▶ TASK REQUIREMENTS:
Please write out the lines of the data exactly, beginning with the first and ending with the line containing "middle mcp: (271, 166)"; leave the pictures behind.

Start of INFORMATION GIVEN

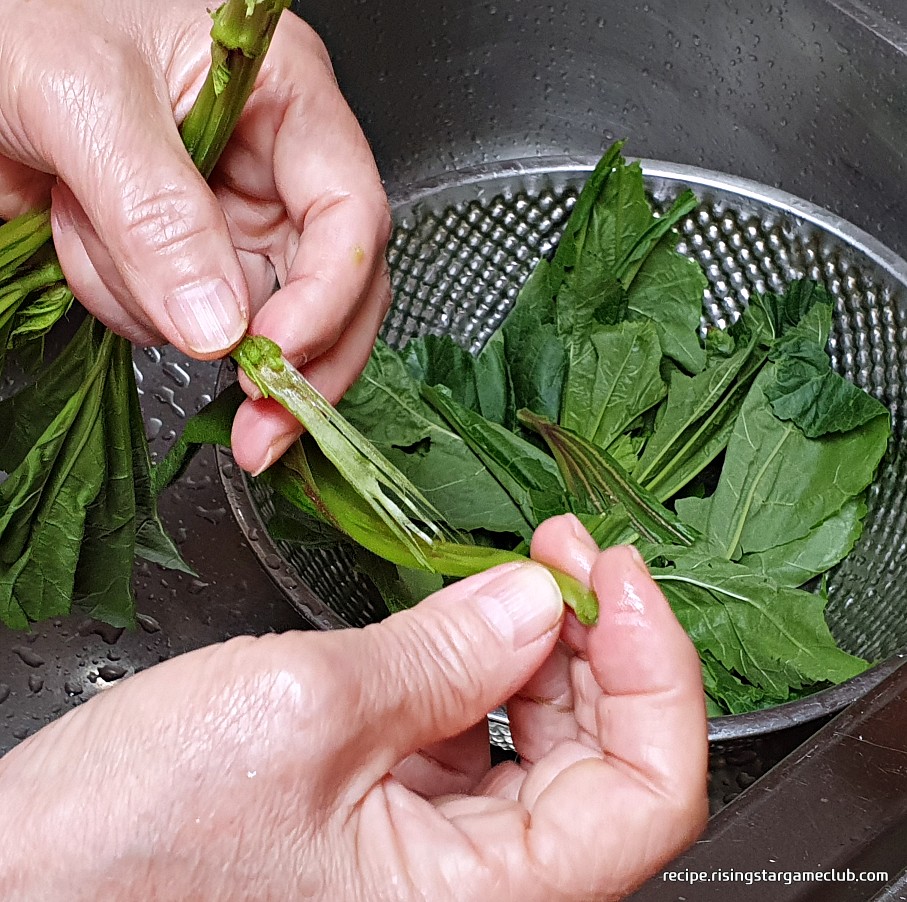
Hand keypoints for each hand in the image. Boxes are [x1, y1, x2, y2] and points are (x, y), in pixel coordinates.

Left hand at [0, 0, 390, 473]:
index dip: (328, 296)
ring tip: (80, 226)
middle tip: (259, 430)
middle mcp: (271, 166)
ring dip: (156, 306)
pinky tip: (78, 236)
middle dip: (292, 364)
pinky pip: (178, 323)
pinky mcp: (181, 258)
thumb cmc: (23, 12)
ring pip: (242, 319)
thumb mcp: (87, 97)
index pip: (349, 214)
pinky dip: (125, 305)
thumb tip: (219, 327)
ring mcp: (227, 217)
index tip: (275, 357)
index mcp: (284, 99)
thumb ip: (158, 212)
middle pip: (330, 289)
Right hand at [0, 515, 706, 899]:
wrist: (21, 880)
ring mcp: (431, 859)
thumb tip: (533, 598)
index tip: (620, 575)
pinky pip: (477, 742)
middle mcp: (468, 894)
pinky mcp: (387, 820)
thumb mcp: (305, 711)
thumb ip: (442, 654)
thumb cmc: (128, 846)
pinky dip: (485, 670)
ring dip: (545, 649)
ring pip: (543, 748)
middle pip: (604, 765)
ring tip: (521, 569)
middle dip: (599, 644)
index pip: (647, 796)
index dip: (656, 673)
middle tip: (569, 551)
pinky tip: (464, 615)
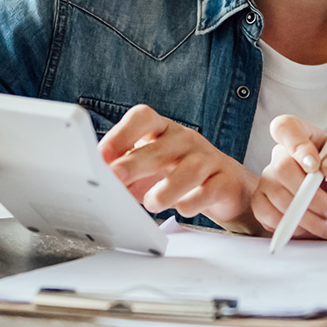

End of INFORMATION GIVEN

▶ TASK RESULT:
Hand keypoints for each hand in the image. Boxes are [x1, y1, x2, y2] and points are (x, y), in pixel coordinates.

Left hand at [0, 0, 390, 473]:
index dip: (328, 296)
ring tip: (80, 226)
middle tip: (259, 430)
middle mcp: (271, 166)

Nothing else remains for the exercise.